--- Texte fourni ---
L'alourdissement des provisions pour risque et la baisse des
produits sur opérations de clientèle, a fait reculé le
résultat net de l'ensemble du système bancaire ivoirien. Avec un
bénéfice net de 8,9 milliards de frs. CFA en 2002, elle affiche
en 2003 un bénéfice net de 6,7 milliards de frs CFA. Dans un
contexte général de dégradation de la qualité des
risques, l'instabilité et l'insécurité grandissante, les
établissements bancaires ont accéléré la
restructuration du tissu bancaire ivoirien. L'implantation des agences a
été revue, même dans les zones épargnées par
le conflit, réduction des effectifs...La SGBCI et la BICICI ont ainsi
fermé environ un tiers de leurs agences et réduit leurs effectifs
dans des proportions comparables (rapport de la zone franc, 2003).
II-2- Politique de mobilisation de l'épargne
financière et de financement
bancaire de la Côte d'Ivoire
II-2-1- La politique de mobilisation de l'épargne
financière
La politique de mobilisation de l'épargne
financière s'est basée essentiellement sur la politique de prix
des matières premières agricoles, la politique de revenu d'une
part et d'autre part sur le mode de fonctionnement du système
financier.
II-2-1-1- La politique de prix et la politique de
revenu
En effet, le monopole autrefois détenu par la caisse
de stabilisation des prix des produits agricoles a permis à l'Etat de
Côte d'Ivoire de mobiliser des ressources financières
excédentaires, générées par cette structure.

--- Énoncé ---
Dites si chaque affirmation s'accorde avec le texte sur le système bancaire ivoirien. Répondez par oui ou par non en citant mot pour mot le passage décisif.
1. Le bénéfice net de l'ensemble du système bancaire ivoirien a progressé entre 2002 et 2003.
2. La SGBCI et la BICICI ont fermé environ un tiers de leurs agences.
3. L'implantation des agences n'a été revue que dans les zones touchées par le conflit.
Les enregistrements qui suivent forment un matériau distinct du texte.

--- Entrées de données ---

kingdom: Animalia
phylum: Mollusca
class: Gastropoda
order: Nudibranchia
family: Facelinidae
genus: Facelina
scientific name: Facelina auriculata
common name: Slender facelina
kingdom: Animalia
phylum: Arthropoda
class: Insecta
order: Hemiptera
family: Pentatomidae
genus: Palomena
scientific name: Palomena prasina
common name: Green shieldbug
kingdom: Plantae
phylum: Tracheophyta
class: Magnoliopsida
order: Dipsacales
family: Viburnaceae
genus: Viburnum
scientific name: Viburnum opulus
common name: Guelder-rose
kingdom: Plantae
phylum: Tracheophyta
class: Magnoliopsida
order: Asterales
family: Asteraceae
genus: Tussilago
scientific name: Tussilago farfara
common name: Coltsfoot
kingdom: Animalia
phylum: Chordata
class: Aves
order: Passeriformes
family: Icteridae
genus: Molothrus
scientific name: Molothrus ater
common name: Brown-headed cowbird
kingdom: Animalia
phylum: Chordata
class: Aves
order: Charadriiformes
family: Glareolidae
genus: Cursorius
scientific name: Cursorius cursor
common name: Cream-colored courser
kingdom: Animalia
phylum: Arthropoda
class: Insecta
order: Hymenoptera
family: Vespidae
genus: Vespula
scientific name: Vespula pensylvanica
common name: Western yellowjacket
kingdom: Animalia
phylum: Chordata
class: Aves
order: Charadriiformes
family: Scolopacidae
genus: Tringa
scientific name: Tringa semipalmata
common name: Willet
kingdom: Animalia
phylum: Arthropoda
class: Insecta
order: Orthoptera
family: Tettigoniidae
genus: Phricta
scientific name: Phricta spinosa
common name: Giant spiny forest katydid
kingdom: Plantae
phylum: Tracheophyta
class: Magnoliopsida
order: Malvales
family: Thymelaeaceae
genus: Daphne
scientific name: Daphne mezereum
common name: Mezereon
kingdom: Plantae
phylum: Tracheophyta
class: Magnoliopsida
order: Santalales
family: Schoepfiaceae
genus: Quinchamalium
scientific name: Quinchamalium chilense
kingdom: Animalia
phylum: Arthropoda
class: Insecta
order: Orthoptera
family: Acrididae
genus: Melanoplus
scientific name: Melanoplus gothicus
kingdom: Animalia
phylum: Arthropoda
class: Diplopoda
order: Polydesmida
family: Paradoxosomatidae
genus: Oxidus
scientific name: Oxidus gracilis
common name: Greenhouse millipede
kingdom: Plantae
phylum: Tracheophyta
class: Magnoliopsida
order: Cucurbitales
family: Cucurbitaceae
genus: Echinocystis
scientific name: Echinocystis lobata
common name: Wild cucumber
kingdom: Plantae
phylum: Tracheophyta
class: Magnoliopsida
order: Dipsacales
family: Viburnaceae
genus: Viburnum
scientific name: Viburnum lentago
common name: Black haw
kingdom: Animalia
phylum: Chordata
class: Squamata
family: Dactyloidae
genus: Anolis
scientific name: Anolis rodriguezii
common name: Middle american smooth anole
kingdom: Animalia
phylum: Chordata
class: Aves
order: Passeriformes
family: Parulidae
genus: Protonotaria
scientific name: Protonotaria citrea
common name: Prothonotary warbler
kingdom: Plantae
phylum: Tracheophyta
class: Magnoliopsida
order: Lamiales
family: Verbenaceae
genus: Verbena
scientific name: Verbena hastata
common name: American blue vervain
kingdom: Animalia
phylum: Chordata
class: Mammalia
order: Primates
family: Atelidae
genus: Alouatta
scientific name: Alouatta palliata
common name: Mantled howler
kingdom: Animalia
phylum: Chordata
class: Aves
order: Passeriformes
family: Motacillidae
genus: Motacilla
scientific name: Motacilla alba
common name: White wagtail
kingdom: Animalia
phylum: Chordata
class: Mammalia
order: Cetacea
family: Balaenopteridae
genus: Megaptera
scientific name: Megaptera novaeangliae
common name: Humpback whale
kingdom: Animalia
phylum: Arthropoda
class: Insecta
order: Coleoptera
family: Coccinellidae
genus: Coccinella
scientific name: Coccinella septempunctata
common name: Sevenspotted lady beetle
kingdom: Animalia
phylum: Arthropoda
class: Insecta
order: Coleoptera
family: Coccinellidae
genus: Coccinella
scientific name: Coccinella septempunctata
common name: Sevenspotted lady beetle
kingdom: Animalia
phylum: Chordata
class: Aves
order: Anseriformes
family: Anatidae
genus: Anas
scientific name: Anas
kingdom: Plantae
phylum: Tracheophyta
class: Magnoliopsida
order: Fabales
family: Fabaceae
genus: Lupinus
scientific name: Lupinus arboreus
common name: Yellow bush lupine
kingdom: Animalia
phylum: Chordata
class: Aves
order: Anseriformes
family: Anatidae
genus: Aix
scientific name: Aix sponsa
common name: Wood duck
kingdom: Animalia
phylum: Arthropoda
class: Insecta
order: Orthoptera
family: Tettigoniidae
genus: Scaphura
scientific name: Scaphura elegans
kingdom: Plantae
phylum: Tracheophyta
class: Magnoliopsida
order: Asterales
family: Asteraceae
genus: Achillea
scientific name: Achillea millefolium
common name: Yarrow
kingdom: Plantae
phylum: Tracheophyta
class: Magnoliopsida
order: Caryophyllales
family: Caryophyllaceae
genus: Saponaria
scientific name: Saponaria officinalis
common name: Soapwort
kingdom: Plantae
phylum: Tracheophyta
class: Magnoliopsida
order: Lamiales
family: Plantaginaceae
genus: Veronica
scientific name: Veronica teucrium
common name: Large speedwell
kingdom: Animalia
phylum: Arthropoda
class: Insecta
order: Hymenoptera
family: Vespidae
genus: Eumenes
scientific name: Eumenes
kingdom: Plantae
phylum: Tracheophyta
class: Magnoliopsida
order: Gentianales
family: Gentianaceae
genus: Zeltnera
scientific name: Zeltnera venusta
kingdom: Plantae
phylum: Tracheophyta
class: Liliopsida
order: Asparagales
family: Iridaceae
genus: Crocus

--- Corrigé rédigé ---
1. Non : « Avec un bénéfice net de 8,9 milliards de frs. CFA en 2002, elle affiche en 2003 un bénéfice net de 6,7 milliards de frs CFA. »
2. Oui : « La SGBCI et la BICICI ont ainsi fermé environ un tiers de leurs agences »
3. Non : « L'implantation des agences a été revue, même dans les zones épargnées par le conflit »